Custom Evaluations
Custom evaluations allow you to define and track your own criteria for what makes a successful call or conversation. Since every business and use case is different, you can set unique success metrics that matter most to you—whether that’s booking an appointment, providing accurate information, or ensuring customer satisfaction. This flexibility means you get actionable insights based on your own definition of success, not a generic standard.
Custom evaluations are ideal if you want to measure AI agent performance against custom goals, your business has unique workflows or compliance needs, or you need to track outcomes that can’t be inferred automatically.
Set up custom evaluations
Step 1. Create a custom evaluation
Fill in the details. Give your evaluation a unique, descriptive name. Write a prompt that describes the evaluation criteria (e.g., “Did the agent greet the caller by name and resolve the issue?”). Choose a category for how you want to score the call—options include Numeric, Descriptive, Likert Scale, or Pass/Fail. Finally, set the expected result based on the category you selected.
Once you’re done, click Save.
Step 2. Attach the evaluation to an agent
What problems does this solve
Custom evaluations eliminate one-size-fits-all metrics by letting you define exactly what success looks like for your business. They make it easy to prove ROI for your specific use case and support internal quality assurance and compliance.
Use cases
Usage examples
Appointment Booking (Pass/Fail)
This evaluation checks if the bot successfully booked an appointment. Set the name to Appointment_booked, write a prompt like “Check if the bot successfully booked an appointment”, choose the Pass/Fail category, and set the expected result to True.
User Satisfaction (Numeric)
This evaluation rates overall user satisfaction on a numeric scale. Set the name to User_satisfaction, write a prompt like “Analyze the conversation and rate the user’s overall satisfaction with the call. Consider the tone, language, and resolution”, choose the Numeric category, and set the expected result to 8.
Compliance Check (Descriptive)
This evaluation verifies compliance with privacy requirements. Set the name to Privacy_notice, write a prompt like “Did the agent inform the caller about data privacy and consent requirements at the start of the call?”, choose the Descriptive category, and set the expected result to Excellent.
Customer Experience (Likert Scale)
This evaluation measures overall customer experience using a Likert scale.

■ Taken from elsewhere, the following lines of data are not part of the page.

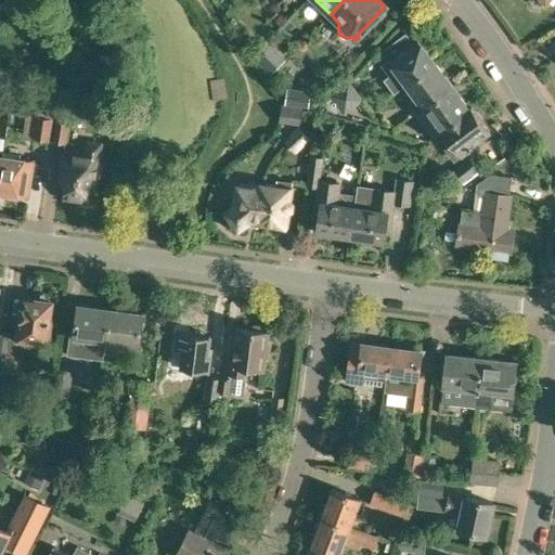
[(382,64),(389,75),(384,79),(394,93),(405,84),(407,85),(435,63),(417,38),(382,64)]
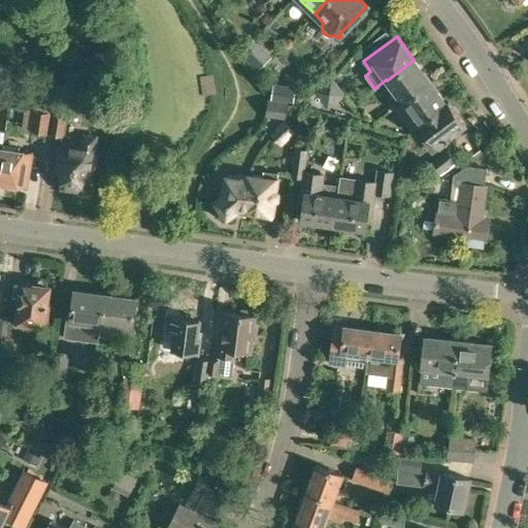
[(414,60),(387,80),(396,93),(390,98),(397,107),(431,83),(414,60)]
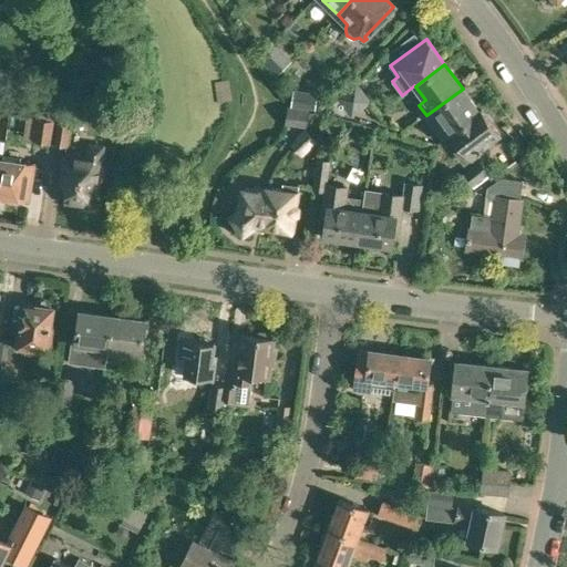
[(351,117),(353,116),(372,102),(357,82),(357,81),(336,96),(339,100),(350,116),(351,117)]
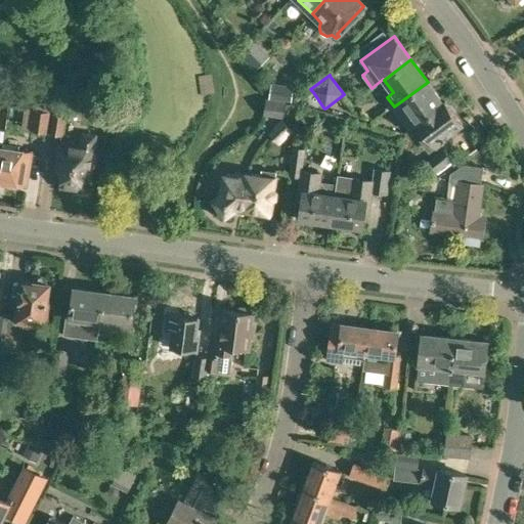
[(428,82),(394,106),(400,115),(406,111),(416,123),(442,102),(428,82)]
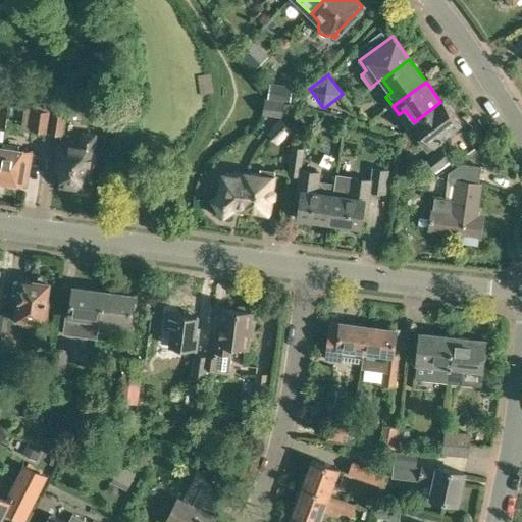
[(289,103),(291,88),(270,85),(268,100),(289,103)]
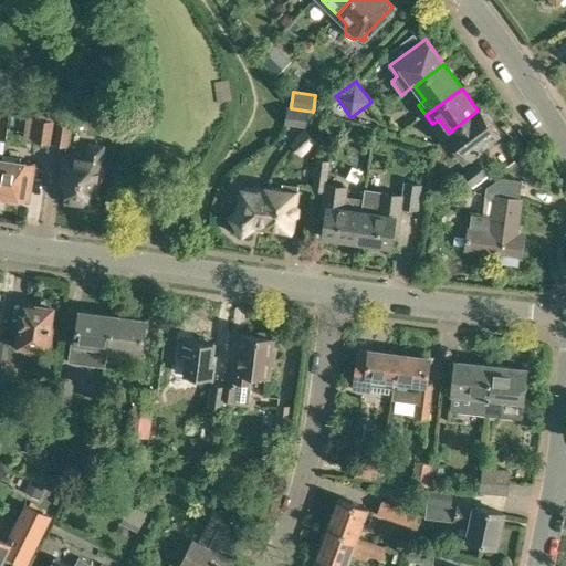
[(478,111),(449,133),(450,133),(459,145),(451,149),(463,165),(470,159),(479,153),(478,150),(500,135),(480,108),(478,111)]
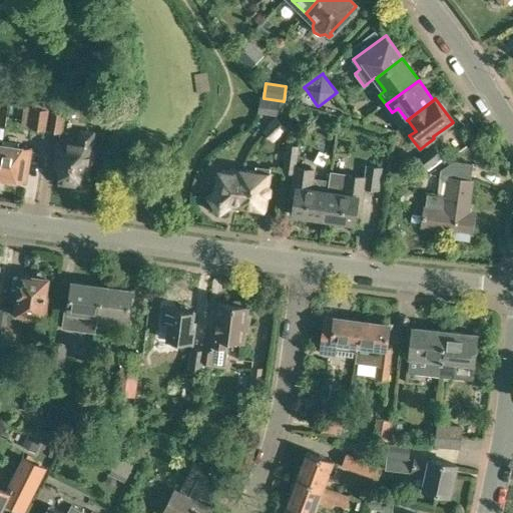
[(259,106),(258,114),(278,117),(280,102),(260,99),(259,106)]
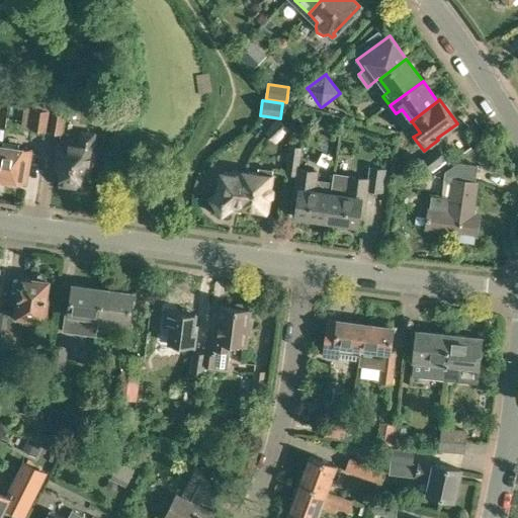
[(49,132),(49,133),(62,134),(64,116),(74,117),(75,108),(54,105),(53,112),(52,112),(49,132)]
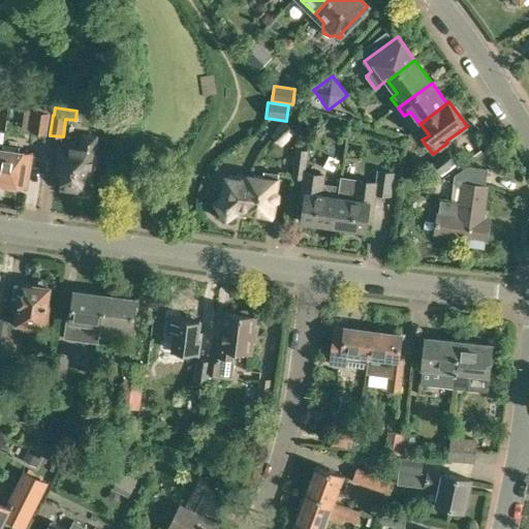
[(51,113),(33,111),(31,131),(47,133),(51,113)]
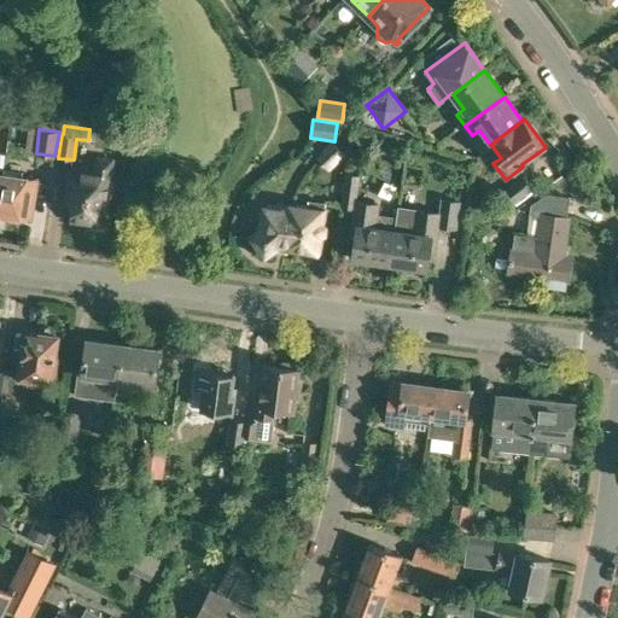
[(334,141),(316,158),(328,170),(345,153),(334,141)]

Set the name to Customer_experience, write a prompt like “The agent was friendly and professional and the user was happy with the interaction”, choose the Likert Scale category, and set the expected result to Strongly Agree.
Best Practices
Write clear and measurable prompts to avoid ambiguity—the more specific your criteria, the more accurate your results. Choose the simplest category that gets the job done: use Pass/Fail for binary outcomes, Numeric for ratings, and so on. Review evaluation results regularly and refine prompts for accuracy.
Troubleshooting
If your evaluation is not appearing, make sure you’ve saved the evaluation and attached it to an agent. If you’re seeing incorrect scoring, double-check that the expected result matches the scoring category. For API errors, ensure your JSON input follows the correct schema and matches the allowed category/result pairs.